WHAT THE TASK REQUIRES - Reproduce all the records below, swapping each "tachometer" for "rev counter" and leaving everything else unchanged.

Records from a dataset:

--- START ---

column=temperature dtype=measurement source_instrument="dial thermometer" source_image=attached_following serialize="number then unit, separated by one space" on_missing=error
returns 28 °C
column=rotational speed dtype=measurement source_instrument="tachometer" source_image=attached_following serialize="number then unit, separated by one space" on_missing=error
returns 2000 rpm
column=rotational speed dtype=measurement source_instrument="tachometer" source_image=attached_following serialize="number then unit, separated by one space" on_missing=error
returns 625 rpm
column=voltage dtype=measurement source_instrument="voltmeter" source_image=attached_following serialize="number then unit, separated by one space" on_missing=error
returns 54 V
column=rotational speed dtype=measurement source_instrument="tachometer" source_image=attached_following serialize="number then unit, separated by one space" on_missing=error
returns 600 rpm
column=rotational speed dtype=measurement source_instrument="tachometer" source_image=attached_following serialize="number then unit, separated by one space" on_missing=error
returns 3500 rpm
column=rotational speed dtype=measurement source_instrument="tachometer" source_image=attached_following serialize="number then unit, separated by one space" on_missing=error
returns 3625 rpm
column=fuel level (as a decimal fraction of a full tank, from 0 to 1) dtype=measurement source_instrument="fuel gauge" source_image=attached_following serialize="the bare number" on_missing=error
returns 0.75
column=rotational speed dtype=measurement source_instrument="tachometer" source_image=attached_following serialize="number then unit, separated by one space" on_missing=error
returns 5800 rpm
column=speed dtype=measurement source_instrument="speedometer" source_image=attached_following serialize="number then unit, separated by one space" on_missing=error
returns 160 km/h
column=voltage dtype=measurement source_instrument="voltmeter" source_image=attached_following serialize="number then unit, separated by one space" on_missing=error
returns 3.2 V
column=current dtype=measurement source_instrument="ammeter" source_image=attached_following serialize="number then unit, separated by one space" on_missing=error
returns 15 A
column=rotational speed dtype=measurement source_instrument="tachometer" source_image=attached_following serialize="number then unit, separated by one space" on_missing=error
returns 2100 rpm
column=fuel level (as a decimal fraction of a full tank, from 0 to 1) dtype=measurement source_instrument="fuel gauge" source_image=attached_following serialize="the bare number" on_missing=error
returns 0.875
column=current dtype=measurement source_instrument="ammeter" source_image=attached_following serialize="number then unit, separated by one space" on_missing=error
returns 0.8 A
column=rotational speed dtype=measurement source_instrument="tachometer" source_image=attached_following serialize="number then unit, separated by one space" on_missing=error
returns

--- END ---

EXERCISE RESPONSE -
column=temperature dtype=measurement source_instrument="dial thermometer" source_image=attached_following serialize="number then unit, separated by one space" on_missing=error
returns 28 °C
column=rotational speed dtype=measurement source_instrument="rev counter" source_image=attached_following serialize="number then unit, separated by one space" on_missing=error
returns 2000 rpm
column=rotational speed dtype=measurement source_instrument="rev counter" source_image=attached_following serialize="number then unit, separated by one space" on_missing=error
returns 625 rpm
column=voltage dtype=measurement source_instrument="voltmeter" source_image=attached_following serialize="number then unit, separated by one space" on_missing=error
returns 54 V
column=rotational speed dtype=measurement source_instrument="rev counter" source_image=attached_following serialize="number then unit, separated by one space" on_missing=error
returns 600 rpm
column=rotational speed dtype=measurement source_instrument="rev counter" source_image=attached_following serialize="number then unit, separated by one space" on_missing=error
returns 3500 rpm
column=rotational speed dtype=measurement source_instrument="rev counter" source_image=attached_following serialize="number then unit, separated by one space" on_missing=error
returns 3625 rpm
column=fuel level (as a decimal fraction of a full tank, from 0 to 1) dtype=measurement source_instrument="fuel gauge" source_image=attached_following serialize="the bare number" on_missing=error
returns 0.75
column=rotational speed dtype=measurement source_instrument="rev counter" source_image=attached_following serialize="number then unit, separated by one space" on_missing=error
returns 5800 rpm
column=speed dtype=measurement source_instrument="speedometer" source_image=attached_following serialize="number then unit, separated by one space" on_missing=error
returns 160 km/h
column=voltage dtype=measurement source_instrument="voltmeter" source_image=attached_following serialize="number then unit, separated by one space" on_missing=error
returns 3.2 V
column=current dtype=measurement source_instrument="ammeter" source_image=attached_following serialize="number then unit, separated by one space" on_missing=error
returns 15 A
column=rotational speed dtype=measurement source_instrument="rev counter" source_image=attached_following serialize="number then unit, separated by one space" on_missing=error
returns 2100 rpm
column=fuel level (as a decimal fraction of a full tank, from 0 to 1) dtype=measurement source_instrument="fuel gauge" source_image=attached_following serialize="the bare number" on_missing=error
returns 0.875
column=current dtype=measurement source_instrument="ammeter" source_image=attached_following serialize="number then unit, separated by one space" on_missing=error
returns 0.8 A
column=rotational speed dtype=measurement source_instrument="rev counter" source_image=attached_following serialize="number then unit, separated by one space" on_missing=error
returns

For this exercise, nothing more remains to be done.